El otro día hablábamos mi hermano Carlos y yo (por whatsapp, claro) sobre cómo afectará a nuestros hijos la brecha digital y la progresiva digitalización de todo, pero especialmente de cómo va a influir en su desarrollo emocional el hecho de que incluso las relaciones personales, algo tan íntimo y tan cercano, se desarrollen ya habitualmente de forma virtual, no como cuando llamabas a tu amiga directamente a su casa. Ahora, hasta el pésame se da por twitter. De paso se entera todo el mundo, que es otro de los peligros de esta nueva vida digital.
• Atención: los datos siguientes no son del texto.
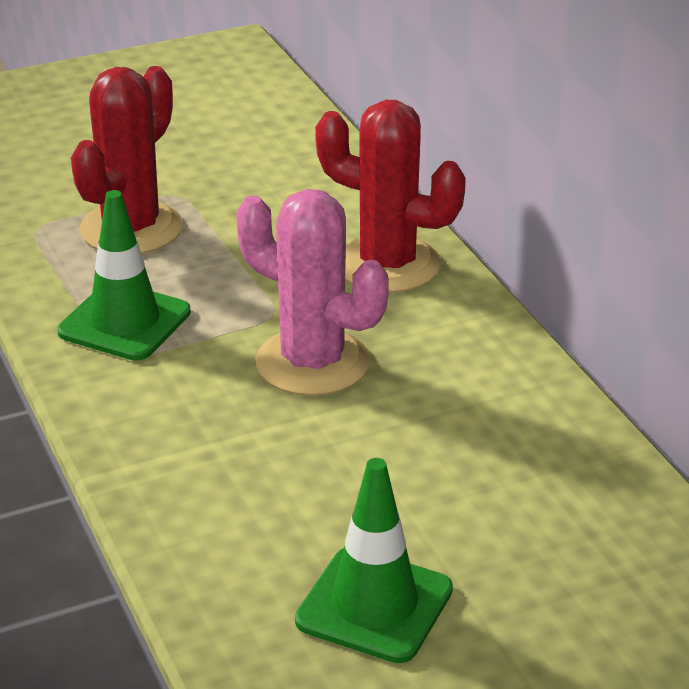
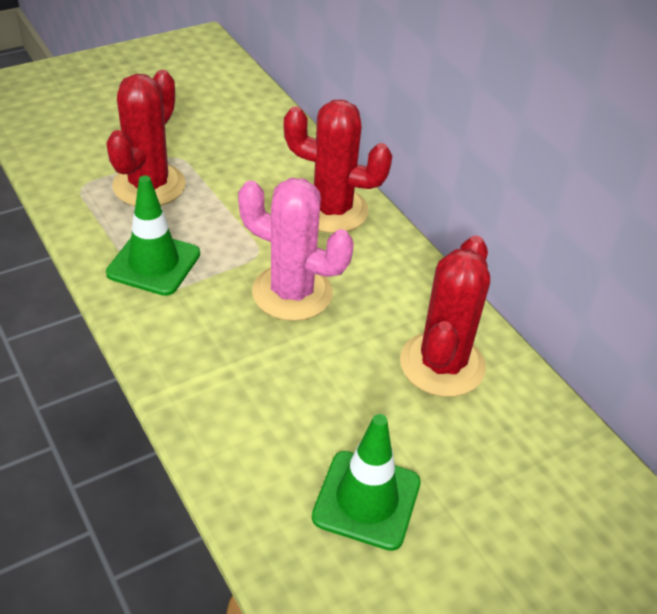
camera: 10 degrees left, 10 degrees up
none -> red cactus [400,236,490,397]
Y aunque todo da vértigo, yo estoy tranquilísima. No porque me parezca poca cosa, sino precisamente porque no es una brecha, sino más bien un abismo lo que nos separa: a un lado nos hemos quedado nosotros, la última generación predigital; al otro, nuestros hijos y el nuevo mundo.

Nosotros no hablamos el lenguaje virtual: trasladamos a esa dimensión digital lo que pensamos o lo que hacemos, y afortunadamente filtramos. Para nosotros sigue habiendo dos dimensiones; ellos son nativos digitales. Quizá sea ese nuestro reto: llenarles la mochila con todo lo bueno de la realidad analógica que pueda enriquecer su realidad virtual: virtudes como la audacia, la valentía, la bondad o el amor siguen moviendo el mundo?. Y prevenirles de que también emigrarán la maldad, la mezquindad, el odio o la cobardía, que nos acompañan desde siempre, así que no sé cómo se las van a apañar, pero estoy segura de que sobrevivirán, y de que sacarán lo mejor de sí.
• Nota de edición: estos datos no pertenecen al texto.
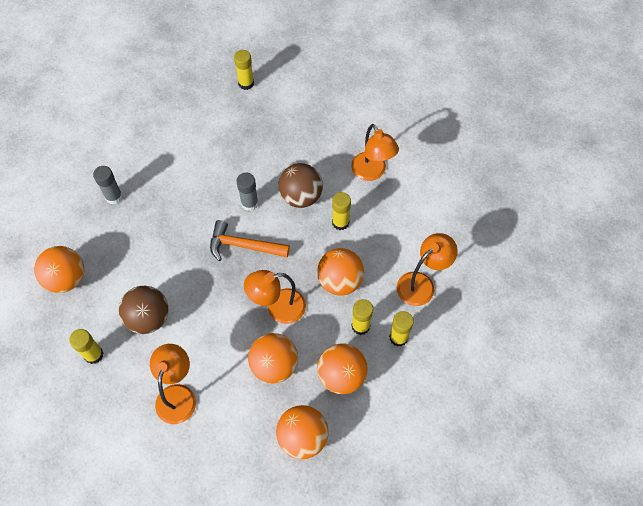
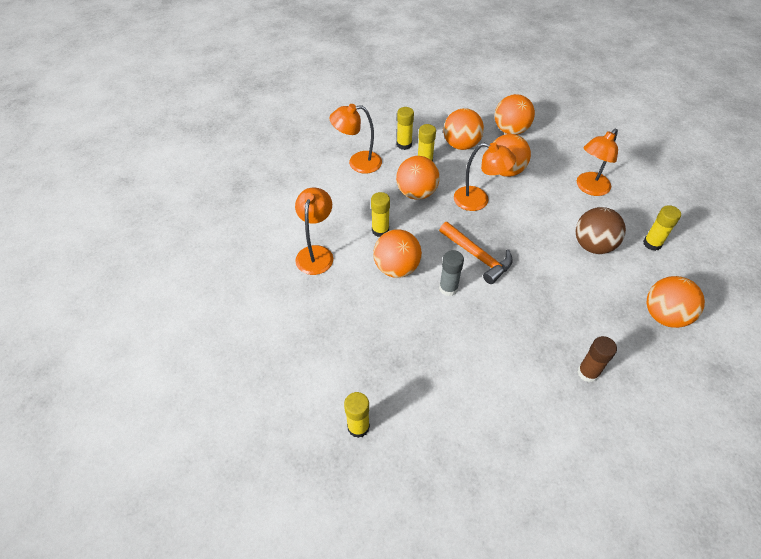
camera: 145 degrees left, 10 degrees down
grey glue stick [93,166,123,204] -> brown glue stick [577,336,617,382]
brown ball [278,163,323,208] -> orange ball [373,229,422,278]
Cuando se inventó el automóvil, hubo teorías que cuestionaban si el cuerpo humano se podría transportar a la vertiginosa velocidad de 20 km/h, sin desintegrarse. Afortunadamente algunos descerebrados se atrevieron a desafiar esa teoría, y hoy viajamos incluso en avión, a bastante más velocidad. Yo, sin embargo, estoy más impaciente por ver los cambios sociales que traerá esta revolución digital. Creo que estamos ante un cambio de era a la altura de la Revolución Industrial, e igual que entonces estalló la revolución francesa, ahora la revolución que toca es la de la mujer. Hasta hace poco estaba convencida de pertenecer a la generación de mujeres engañadas: aquellas a las que nos pusieron a estudiar y a soñar, y luego nos engañaron con un sueldo de risa, o un horario incompatible con todo. Durante años lo he pensado así.
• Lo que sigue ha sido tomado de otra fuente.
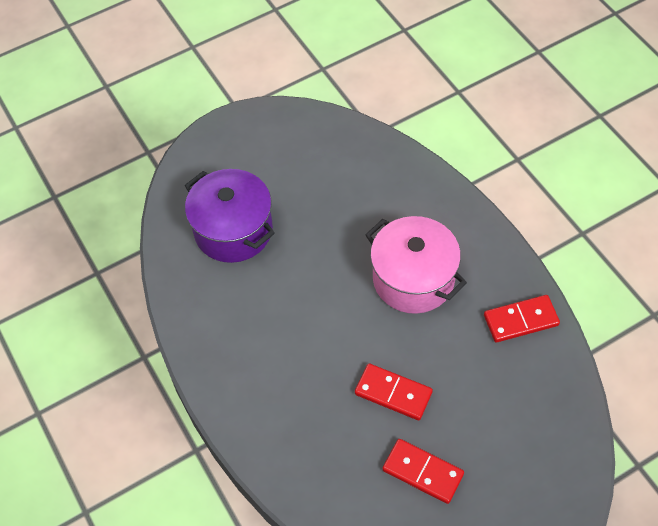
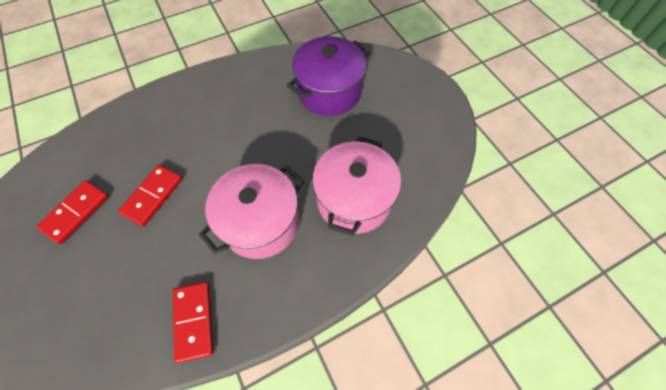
camera: 90 degrees right, 5 degrees up
none -> pink pot [312,136,401,236]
Ahora empiezo a creer que podemos elegir entre llorar como la generación engañada, que nadie nos lo va a reprochar; o luchar por ser la generación bisagra, y empujar la revolución femenina. No estamos muy lejos: ya somos militares, médicos, ingenieros, abogados?. Nadie nos lo ha regalado. Y yo sigo creyendo que si una mujer puede gobernar una familia, esa misma mujer puede gobernar una nación. Así que tenemos que iniciar la batalla por la igualdad para que nuestras hijas puedan terminarla, y a mí personalmente, para las batallas me gusta recordar lo que dijo el almirante Nelson en la de Trafalgar: que cada cual cumpla con su obligación.